For those of us who grew up in an Augustinian narrative of who we are, our identity is bad, sinful, corrupt, evil and rebellious. James Bryan Smith, in his new book The Magnificent Story, does not deny original sin but instead contends there’s a narrative at work that is bigger that we need to embrace.
He begins the chp with a story about Rich Mullins, the Christian musician, and how Rich confessed to Jim his own story of sinfulness, both before his conversion and after his conversion. Smith’s own little narrative was challenged. That narrative — God works only through the righteous — was challenged by another narrative.
The point of this chapter is this: sin is not our essence; it is a willful act of separation that mars our likeness to God. …Surrender is not natural to us. Sin seems like a way to meet our needs. So we fight God for something we ultimately do not want, rather than take what God wants to give, which is actually what we need. We struggle because we are made in God’s image. We long for good, to be good, and to do good. When we find we are not and have not, all is not lost. We can discover what causes us to sin and why, as Rich found. And we find our freedom not in hiding our brokenness but in disclosing it.
What narrative runs through our head is what matters immensely to our health — in all its facets. What is your narrative? I think Smith is right in this:
Put simply, the dominant Christian narrative about our identity is this: “We are rotten sinners, we love to sin, and all we do is sin.
The shaming story begins with this point: “Realize you are a sinner.” It is a shame-based, shame-driven story.
It is easy to flip flop on this: from a totally sinner story to a totally good story. It’s not that simple. Smith puts it this way:
… I am not rejecting the notion of original sin or that sin brought death and affects everyone. But there is more to the story of who we are, and more to the story of why we sin than “I was born that way. I can’t help it. It is what I do.” How we understand original sin is crucial.
He brings us back to the big theme of his book — beauty.
Beauty makes us say “wow.” This narrative makes us say “woe.”
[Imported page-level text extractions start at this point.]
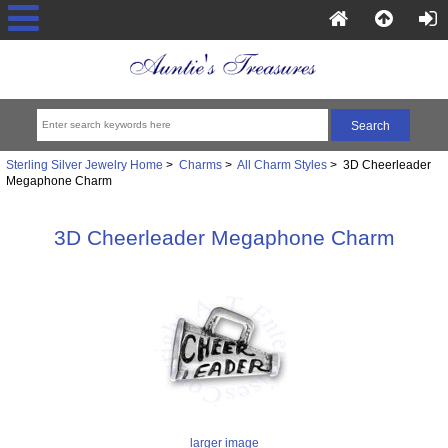
Sterling Silver Jewelry Home
>
Charms
>
All Charm Styles
> 3D Cheerleader
Megaphone Charm
3D Cheerleader Megaphone Charm
larger image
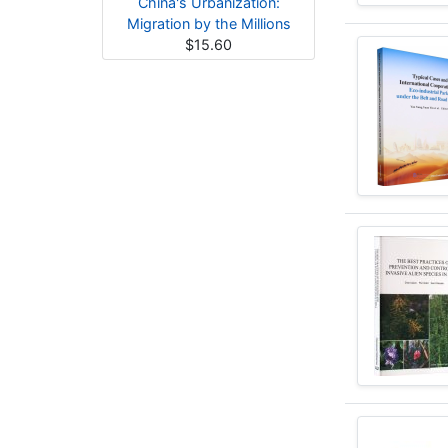
China's Urbanization:
Migration by the Millions
$15.60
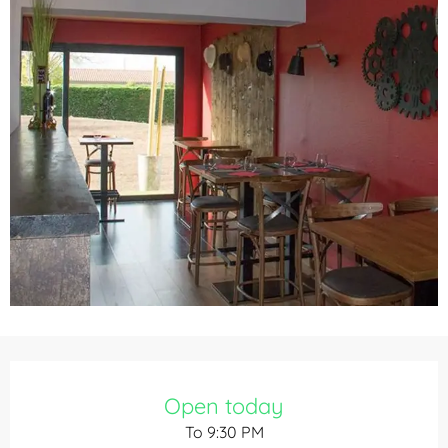
Opening hours & contact details
Open today
To 9:30 PM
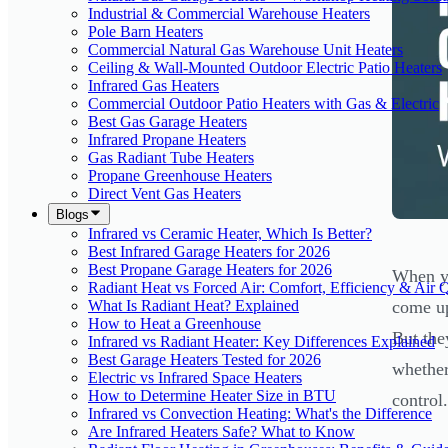
Industrial & Commercial Warehouse Heaters
Pole Barn Heaters
Commercial Natural Gas Warehouse Unit Heaters
Ceiling & Wall-Mounted Outdoor Electric Patio Heaters
Infrared Gas Heaters
Commercial Outdoor Patio Heaters with Gas & Electric
Best Gas Garage Heaters
Infrared Propane Heaters
Gas Radiant Tube Heaters
Propane Greenhouse Heaters
Direct Vent Gas Heaters
Blogs
Infrared vs Ceramic Heater, Which Is Better?
Best Infrared Garage Heaters for 2026
Best Propane Garage Heaters for 2026
When yo
Radiant Heat vs Forced Air: Comfort, Efficiency & Air Q
What Is Radiant Heat? Explained
come up
How to Heat a Greenhouse
But the
Infrared vs Radiant Heater: Key Differences Explained
Best Garage Heaters Tested for 2026
whether
Electric vs Infrared Space Heaters
How to Determine Heater Size in BTU
control.
Infrared vs Convection Heating: What's the Difference
Are Infrared Heaters Safe? What to Know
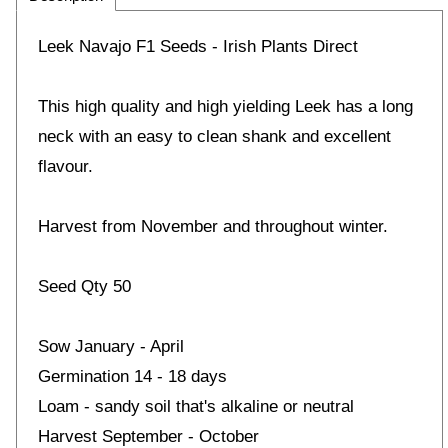
Leek Navajo F1 Seeds - Irish Plants Direct
This high quality and high yielding Leek has a long
neck with an easy to clean shank and excellent
flavour.
Harvest from November and throughout winter.
Seed Qty 50
Sow January - April
Germination 14 - 18 days
Loam - sandy soil that's alkaline or neutral
Harvest September - October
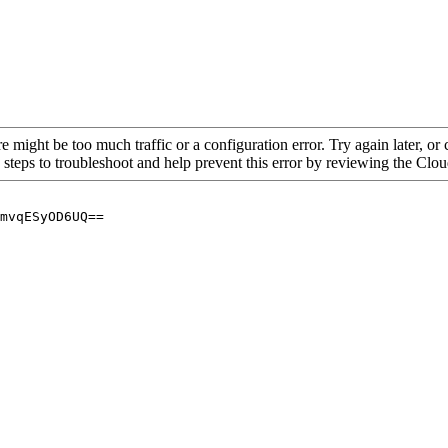
re might be too much traffic or a configuration error. Try again later, o
 steps to troubleshoot and help prevent this error by reviewing the Cl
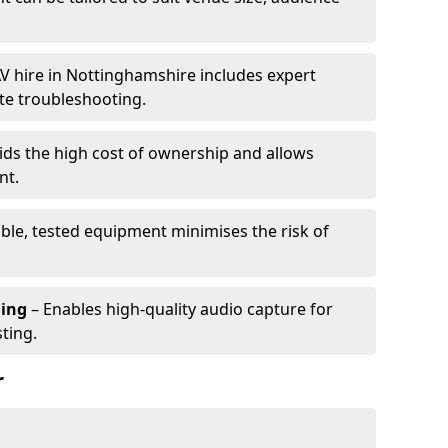
V hire in Nottinghamshire includes expert
te troubleshooting.
ids the high cost of ownership and allows
nt.
able, tested equipment minimises the risk of
ming
– Enables high-quality audio capture for
ting.
r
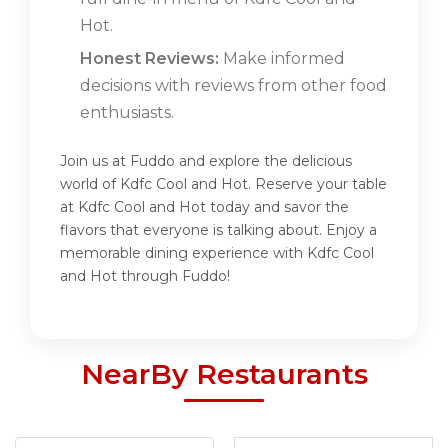
Hot.
Honest Reviews:
Make informed
decisions with reviews from other food
enthusiasts.
Join us at Fuddo and explore the delicious
world of Kdfc Cool and Hot. Reserve your table
at Kdfc Cool and Hot today and savor the
flavors that everyone is talking about. Enjoy a
memorable dining experience with Kdfc Cool
and Hot through Fuddo!
NearBy Restaurants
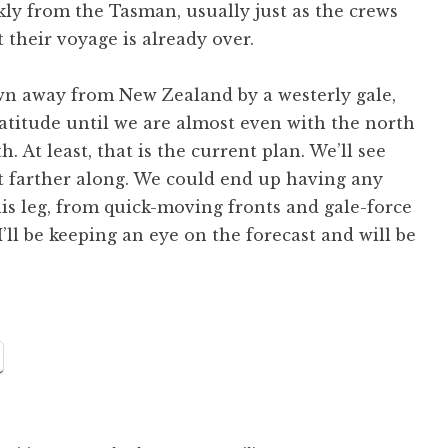
ckly from the Tasman, usually just as the crews
 their voyage is already over.
own away from New Zealand by a westerly gale,
 latitude until we are almost even with the north
h. At least, that is the current plan. We’ll see
et farther along. We could end up having any
this leg, from quick-moving fronts and gale-force
’ll be keeping an eye on the forecast and will be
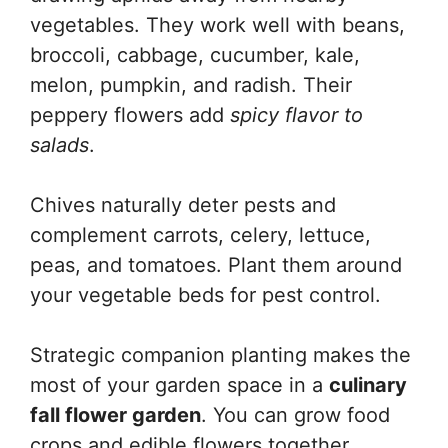
vegetables. They work well with beans,
broccoli, cabbage, cucumber, kale,
melon, pumpkin, and radish. Their
peppery flowers add
spicy flavor to
salads
.
Chives naturally deter pests and
complement carrots, celery, lettuce,
peas, and tomatoes. Plant them around
your vegetable beds for pest control.
Strategic companion planting makes the
most of your garden space in a
culinary
fall flower garden
. You can grow food
crops and edible flowers together,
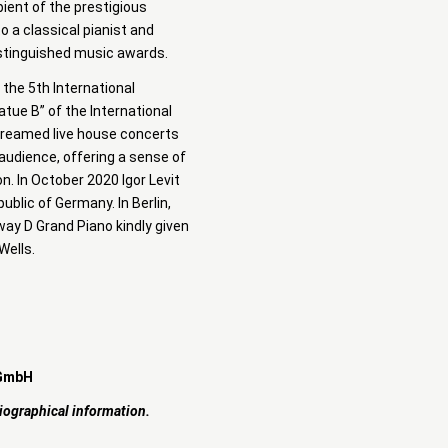
pient of the prestigious
o a classical pianist and
istinguished music awards.
 the 5th International
tue B” of the International
treamed live house concerts
audience, offering a sense of
n. In October 2020 Igor Levit
ublic of Germany. In Berlin,
way D Grand Piano kindly given
Wells.
 GmbH
iographical information.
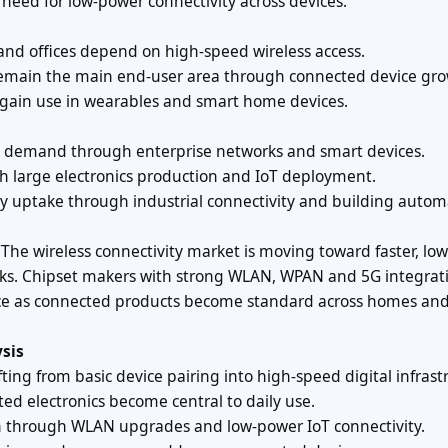
 need for low-power connectivity across devices.
and offices depend on high-speed wireless access.
 remain the main end-user area through connected device gro
 gain use in wearables and smart home devices.
ong demand through enterprise networks and smart devices.
gh large electronics production and IoT deployment.
dy uptake through industrial connectivity and building autom
 “The wireless connectivity market is moving toward faster, low
ks. Chipset makers with strong WLAN, WPAN and 5G integrat
rence as connected products become standard across homes an
sis
fting from basic device pairing into high-speed digital infrast
ed electronics become central to daily use.
en through WLAN upgrades and low-power IoT connectivity.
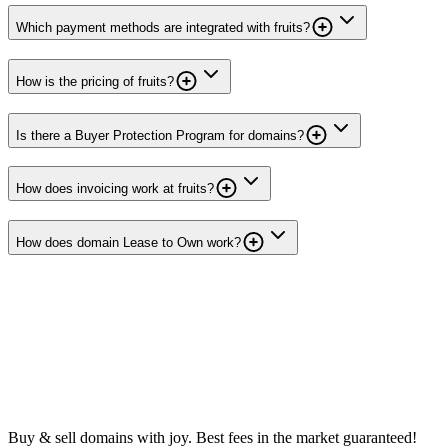
Which payment methods are integrated with fruits?
How is the pricing of fruits?
Is there a Buyer Protection Program for domains?
How does invoicing work at fruits?
How does domain Lease to Own work?
Buy & sell domains with joy. Best fees in the market guaranteed!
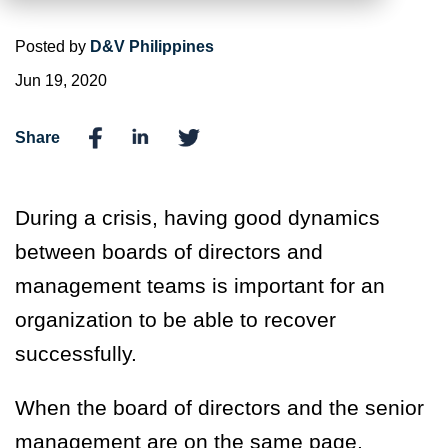
Posted by
D&V Philippines
Jun 19, 2020
Share
During a crisis, having good dynamics
between boards of directors and
management teams is important for an
organization to be able to recover
successfully.
When the board of directors and the senior
management are on the same page,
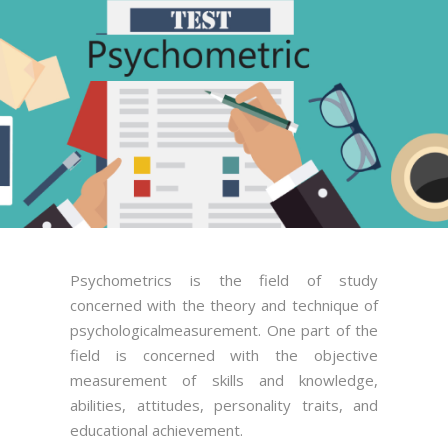
Psychometrics is the field of study
concerned with the theory and technique of
psychologicalmeasurement. One part of the
field is concerned with the objective
measurement of skills and knowledge,
abilities, attitudes, personality traits, and
educational achievement.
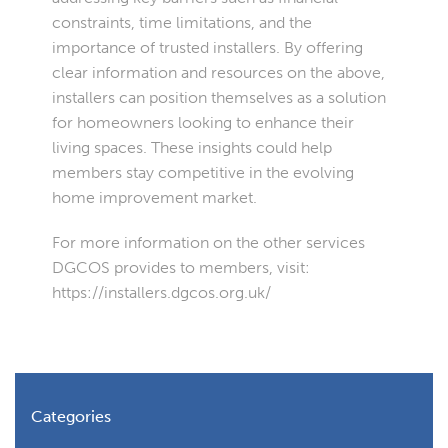
constraints, time limitations, and the
importance of trusted installers. By offering
clear information and resources on the above,
installers can position themselves as a solution
for homeowners looking to enhance their
living spaces. These insights could help
members stay competitive in the evolving
home improvement market.
For more information on the other services
DGCOS provides to members, visit:
https://installers.dgcos.org.uk/
Categories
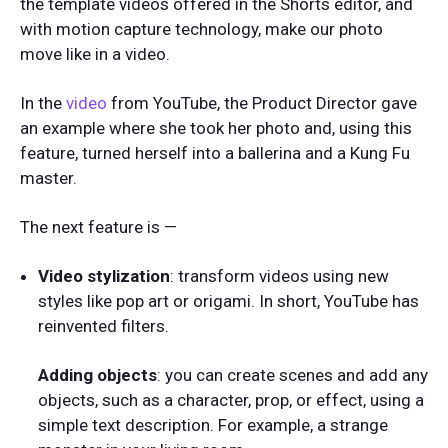
the template videos offered in the Shorts editor, and
with motion capture technology, make our photo
move like in a video.
In the
video
from YouTube, the Product Director gave
an example where she took her photo and, using this
feature, turned herself into a ballerina and a Kung Fu
master.
The next feature is —
Video stylization
: transform videos using new
styles like pop art or origami. In short, YouTube has
reinvented filters.
Adding objects
: you can create scenes and add any
objects, such as a character, prop, or effect, using a
simple text description. For example, a strange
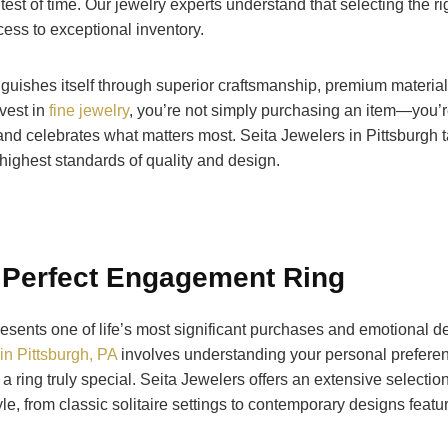
test of time. Our jewelry experts understand that selecting the ri
ess to exceptional inventory.
inguishes itself through superior craftsmanship, premium materia
vest in
fine jewelry
, you’re not simply purchasing an item—you’re
 and celebrates what matters most. Seita Jewelers in Pittsburgh t
 highest standards of quality and design.
 Perfect Engagement Ring
sents one of life’s most significant purchases and emotional de
in Pittsburgh, PA
involves understanding your personal preferen
 a ring truly special. Seita Jewelers offers an extensive selectio
yle, from classic solitaire settings to contemporary designs feat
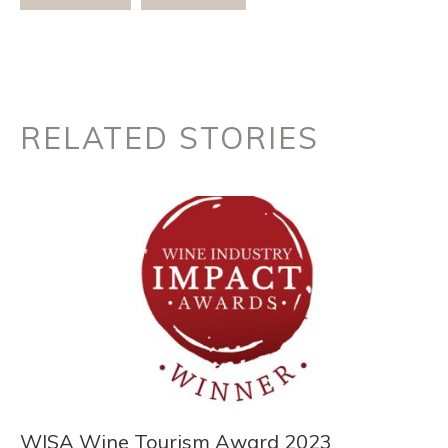
RELATED STORIES
WISA Wine Tourism Award 2023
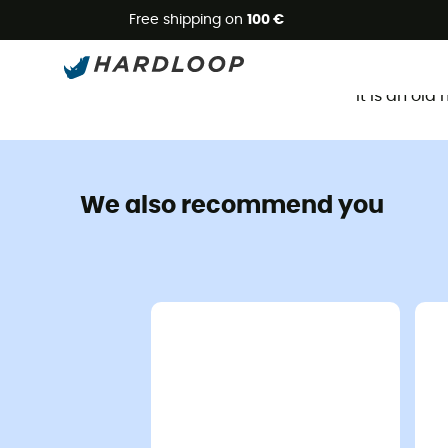
Free shipping on
100 €
It is an ol
We also recommend you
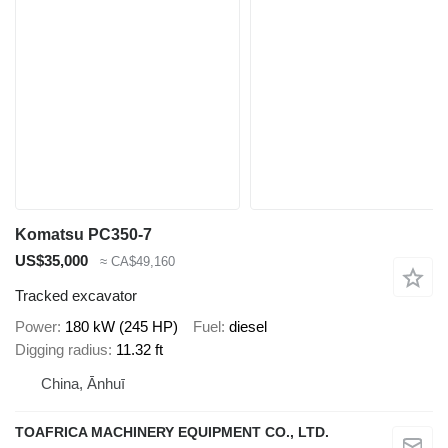
Komatsu PC350-7
US$35,000
≈ CA$49,160
Tracked excavator
Power
180 kW (245 HP)
Fuel
diesel
Digging radius
11.32 ft
China, Ānhuī
TOAFRICA MACHINERY EQUIPMENT CO., LTD.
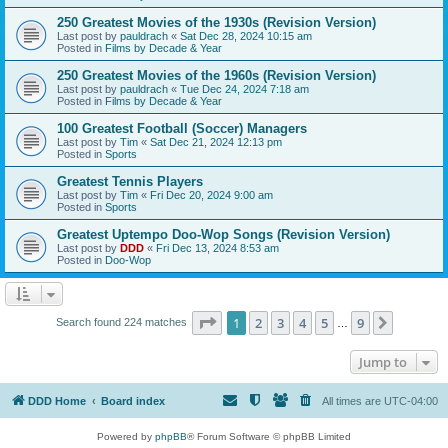
250 Greatest Movies of the 1930s (Revision Version)
Last post by
pauldrach
«
Sat Dec 28, 2024 10:15 am
Posted in
Films by Decade & Year
250 Greatest Movies of the 1960s (Revision Version)
Last post by
pauldrach
«
Tue Dec 24, 2024 7:18 am
Posted in
Films by Decade & Year
100 Greatest Football (Soccer) Managers
Last post by
Tim
«
Sat Dec 21, 2024 12:13 pm
Posted in
Sports
Greatest Tennis Players
Last post by
Tim
«
Fri Dec 20, 2024 9:00 am
Posted in
Sports
Greatest Uptempo Doo-Wop Songs (Revision Version)
Last post by
DDD
«
Fri Dec 13, 2024 8:53 am
Posted in
Doo-Wop
Page
1
of
9
1
2
3
4
5
9
Next
Search found 224 matches
…
Jump to
DDD Home
Board index
All times are
UTC-04:00
Powered by
phpBB
® Forum Software © phpBB Limited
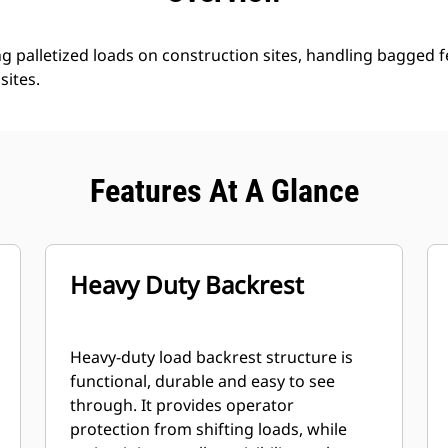
ng palletized loads on construction sites, handling bagged fe
sites.
Features At A Glance
Heavy Duty Backrest
Heavy-duty load backrest structure is
functional, durable and easy to see
through. It provides operator
protection from shifting loads, while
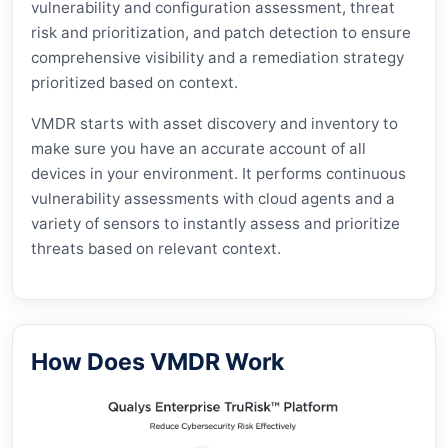
vulnerability and configuration assessment, threat
risk and prioritization, and patch detection to ensure
comprehensive visibility and a remediation strategy
prioritized based on context.
VMDR starts with asset discovery and inventory to
make sure you have an accurate account of all
devices in your environment. It performs continuous
vulnerability assessments with cloud agents and a
variety of sensors to instantly assess and prioritize
threats based on relevant context.
How Does VMDR Work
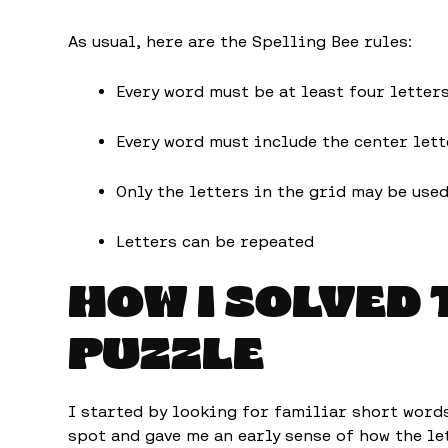
As usual, here are the Spelling Bee rules:
Every word must be at least four letter
Every word must include the center lett
Only the letters in the grid may be use
Letters can be repeated
HOW I SOLVED 
PUZZLE
I started by looking for familiar short word
spot and gave me an early sense of how the l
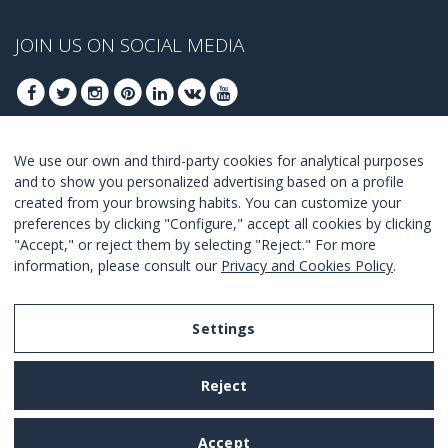
JOIN US ON SOCIAL MEDIA
We use our own and third-party cookies for analytical purposes
JOIN TO GET OUR BEST DEALS
and to show you personalized advertising based on a profile
created from your browsing habits. You can customize your
JOIN
preferences by clicking "Configure," accept all cookies by clicking
"Accept," or reject them by selecting "Reject." For more
I Agree with the
terms and conditions
.
information, please consult our
Privacy and Cookies Policy
.
Settings
Legal Notice
Reject
Privacy and Cookies Policy
Terms and Conditions of Use
Accept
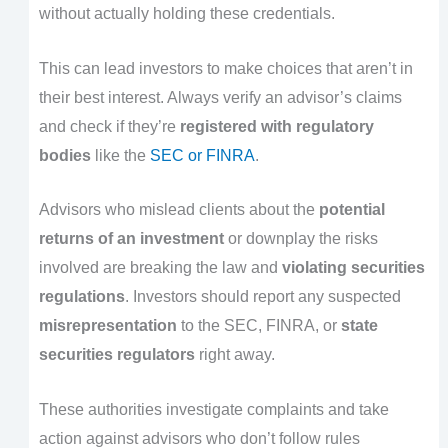
without actually holding these credentials.
This can lead investors to make choices that aren’t in
their best interest. Always verify an advisor’s claims
and check if they’re
registered with regulatory
bodies
like the
SEC or FINRA
.
Advisors who mislead clients about the
potential
returns of an investment
or downplay the risks
involved are breaking the law and
violating securities
regulations
. Investors should report any suspected
misrepresentation
to the SEC, FINRA, or
state
securities regulators
right away.
These authorities investigate complaints and take
action against advisors who don’t follow rules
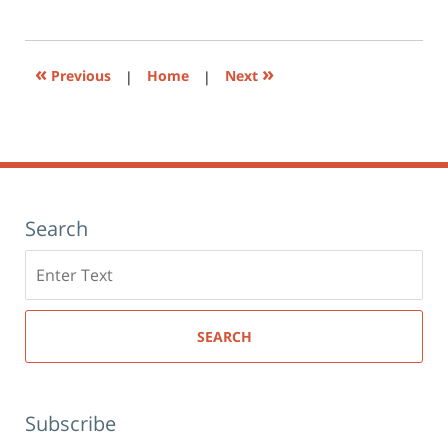
1:26
print
(Opens
pm
in
new
window)
«
»
Previous
|
Home
|
Next
Search
Search
here
SEARCH
Subscribe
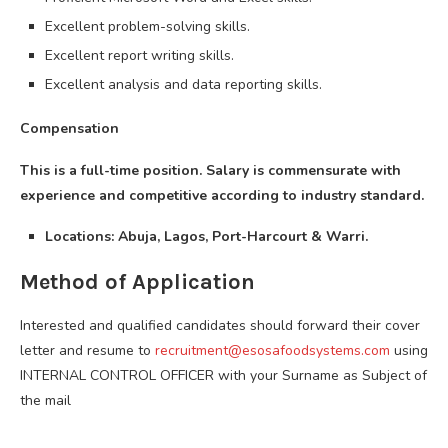
Excellent problem-solving skills.
Excellent report writing skills.
Excellent analysis and data reporting skills.
Compensation
This is a full-time position. Salary is commensurate with
experience and competitive according to industry standard.
Locations: Abuja, Lagos, Port-Harcourt & Warri.
Method of Application
Interested and qualified candidates should forward their cover
letter and resume to
recruitment@esosafoodsystems.com
using
INTERNAL CONTROL OFFICER with your Surname as Subject of
the mail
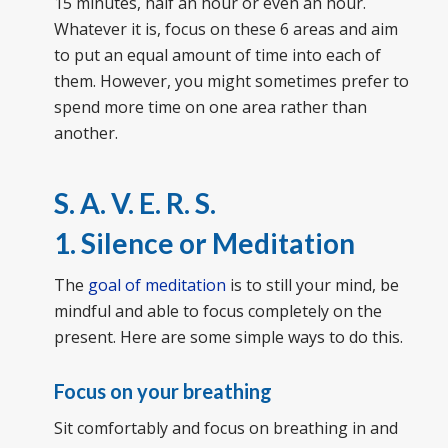
15 minutes, half an hour or even an hour.
Whatever it is, focus on these 6 areas and aim
to put an equal amount of time into each of
them. However, you might sometimes prefer to
spend more time on one area rather than
another.
S. A. V. E. R. S.
1. Silence or Meditation
The
goal of meditation
is to still your mind, be
mindful and able to focus completely on the
present. Here are some simple ways to do this.
Focus on your breathing
Sit comfortably and focus on breathing in and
A narrative of the good and beautiful and true goes deeper and beyond:
The true narrative says,”We are made in God’s image, with original goodness, which cannot be marred by our sin. But we are also made in God’s likeness, which we distort every time we choose to sin.
Smith is right: the first word about us is not original sin or sinfulness but original goodness (Gen 1:31). Everything God created was and is good. Smith thinks there’s a difference, like many in the early church, between image and likeness. Image remains; likeness is distorted. Here is his big idea:
When I realize I am made in God’s image, I understand I am sacred and valuable. When I understand that I cannot alter this image by my foolish, sinful ways, I am grateful to God. When I accept that by my actions I am either moving closer to or further from God’s likeness, I take sin seriously. The shaming story does not say much about sin, other than it separates us from God. In truth, our sin separates us not only from God but from ourselves and others. It was not what we were designed for.
In Embracing Grace I first developed for myself an idea like this and I call us “Eikons of God” and that we are cracked Eikons. Smith’s point is this: we are always goodness in the image but we can corrupt the likeness. This fits with how many in the Eastern church discussed image of God and, even if one is not convinced the two terms are that distinguishable, the substance is the same: We are made Good, we sin and corrupt ourselves in all directions, but God is at work in us to restore us.